- Born: Jan Carla Garavaglia September 14, 1956 (age 69) Saint Louis, Missouri, U.S.
- Other name: Dr. G
- Education: Saint Louis University (AB, MD)
- Occupation: Chief Medical Examiner
- Years active: 1988–2015
- Spouse(s): Kevin Kowaleski (1980–2006) Mark Wallace (2007–present)
- Children: 2

= Jan Garavaglia =

American medical examiner and television personality (born 1956)

Jan Carla Garavaglia (born September 14, 1956), sometimes known as "Dr. G", is an American physician and pathologist who served as the chief medical examiner for Orange and Osceola counties in Orlando, Florida, from 2004 until her retirement in May 2015. She came to prominence for handling several high-profile cases, including the deaths of Caylee Anthony and Tracie McBride.

She starred in the series Dr. G: Medical Examiner on the Discovery Health channel which aired from 2004 to 2012. Repeats of the show have aired on the Discovery Life channel, Justice Network, and on Roku Channel, a free-to-stream video service. Garavaglia has appeared on The Oprah Winfrey Show, Larry King Live, The Rachael Ray Show, The Doctors and The Dr. Oz Show. She was also on Head Rush with Kari Byron.

==Early life and education==
Garavaglia was born in St. Louis, Missouri, to Charles and Jennie Garavaglia. She graduated from Lindbergh High School in 1974. Garavaglia received her bachelor's degree in 1978 from Saint Louis University and a medical degree from the Saint Louis University School of Medicine in 1982. She completed an internship in internal medicine in 1983 and residency in anatomic/clinical pathology at Saint Louis University Hospital in 1987. In 1988, she completed a fellowship in forensic pathology at the Dade County Medical Examiner's Office in Miami, Florida. She is board-certified in combined anatomic and clinical pathology and forensic pathology.

==Family==
Garavaglia married her first husband in 1980. In 1988, she got her first job as an Associate Medical Examiner in Duval County, Jacksonville, Florida and gave birth to their first son. Garavaglia and her family moved to Georgia in 1991 where she took a job as Associate Medical Examiner for the next two years. In 1993, the family moved once again to San Antonio, Texas where Garavaglia spent the next ten years as a Medical Examiner in the Bexar County Forensic Science Center (Bexar pronounced as 'Bear'). Their second son was born during this time, in 1994. Garavaglia and her first husband later divorced in 2006, and in 2007 she married her second husband, Dr. Mark Wallace, whom she had met years earlier while attending medical school. Wallace made several appearances on Dr. G: Medical Examiner as an expert in infectious disease and internal medicine. The couple reside in Mount Vernon, WA.

==Career==
One of the first cases Garavaglia worked on as a medical examiner was the Morning Glory Funeral Home scandal, in which 37 bodies, many in advanced stages of decomposition, were found in a funeral home. After several caskets that the funeral director had buried were exhumed, Garavaglia determined that the director had placed multiple persons in single caskets, and pocketed the money he received.

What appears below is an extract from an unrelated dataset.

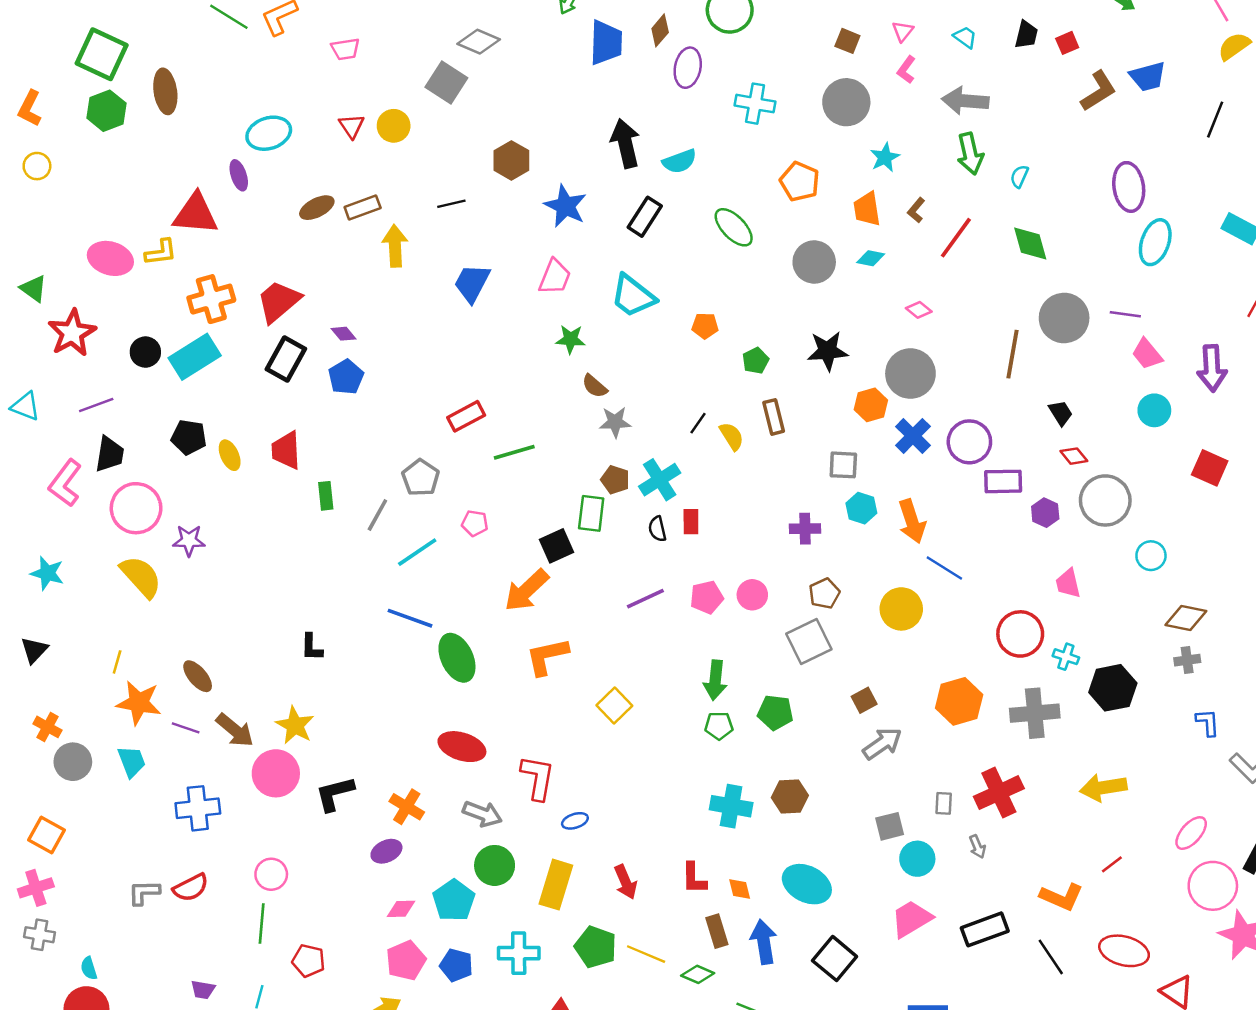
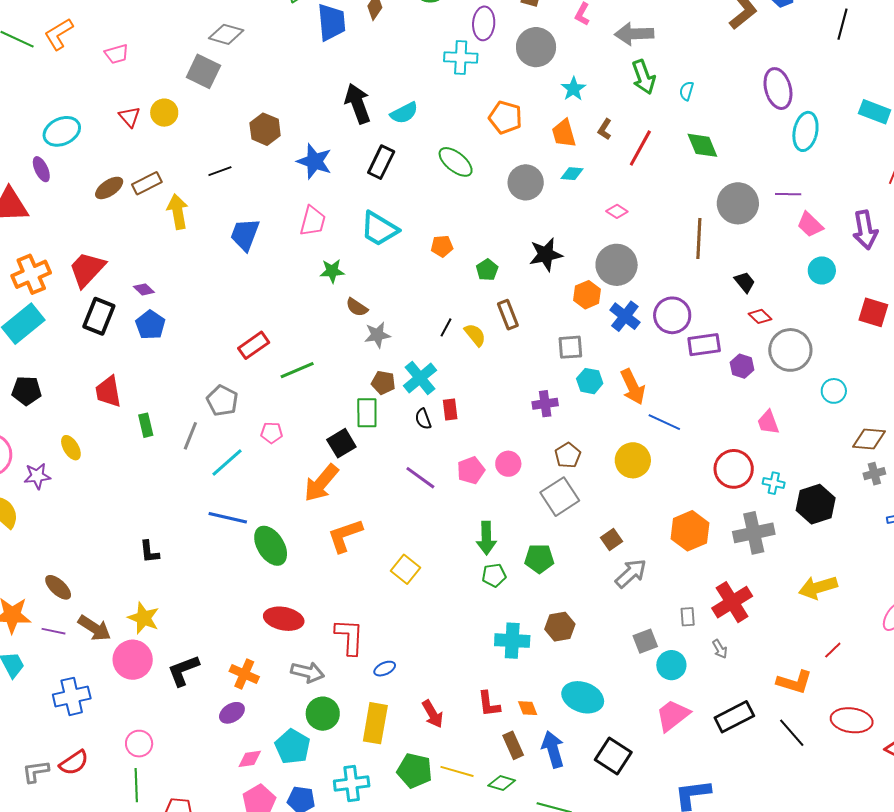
purple ellipse: (688, 68) -> (484, 23), moved
yellow ellipse: (230, 455) -> (71, 448), moved
purple line: (645, 599) -> (420, 478), turned 68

As an associate medical examiner in Bexar County, Texas, Garavaglia autopsied the body of Tracie McBride at the Bexar County Forensic Science Center in San Antonio, Texas. The case was covered on Dr. G. McBride was murdered by Louis Jones, who was executed by the federal government in 2003.

On December 11, 2008, Garavaglia autopsied the remains of a small child that was confirmed to be those of missing Caylee Anthony. Garavaglia testified about her findings during the murder trial of Caylee's mother, Casey Anthony.

In 2008, Garavaglia authored How Not to Die, in which she relates her experiences as a medical examiner to educate readers about how to care for their health and avoid premature death.

On May 18, 2012, Garavaglia delivered the keynote address at the opening ceremonies of the 2012 Science Olympiad National Tournament at the University of Central Florida.

After more than two decades in the practice of forensic pathology, Garavaglia retired from the District 9 medical examiner's office on May 28, 2015. She and her husband retired to her husband's hometown, 90 minutes north of Seattle, Washington.

==How Not to Die==
How Not to Die: Surprising Lessons on Living Longer, Safer, and Healthier from America’s Favorite Medical Examiner is a book about safe and healthy living written by Jan Garavaglia. The book was released on October 14, 2008, by Crown Publishing, a division of Random House. Using cases from her 20 years of experience as a medical examiner, Garavaglia identifies some lifestyle and behavioral choices that may result in premature death. She also offers advice on how to be smart and proactive about one's health. The Library Journal has called the book "surprisingly entertaining".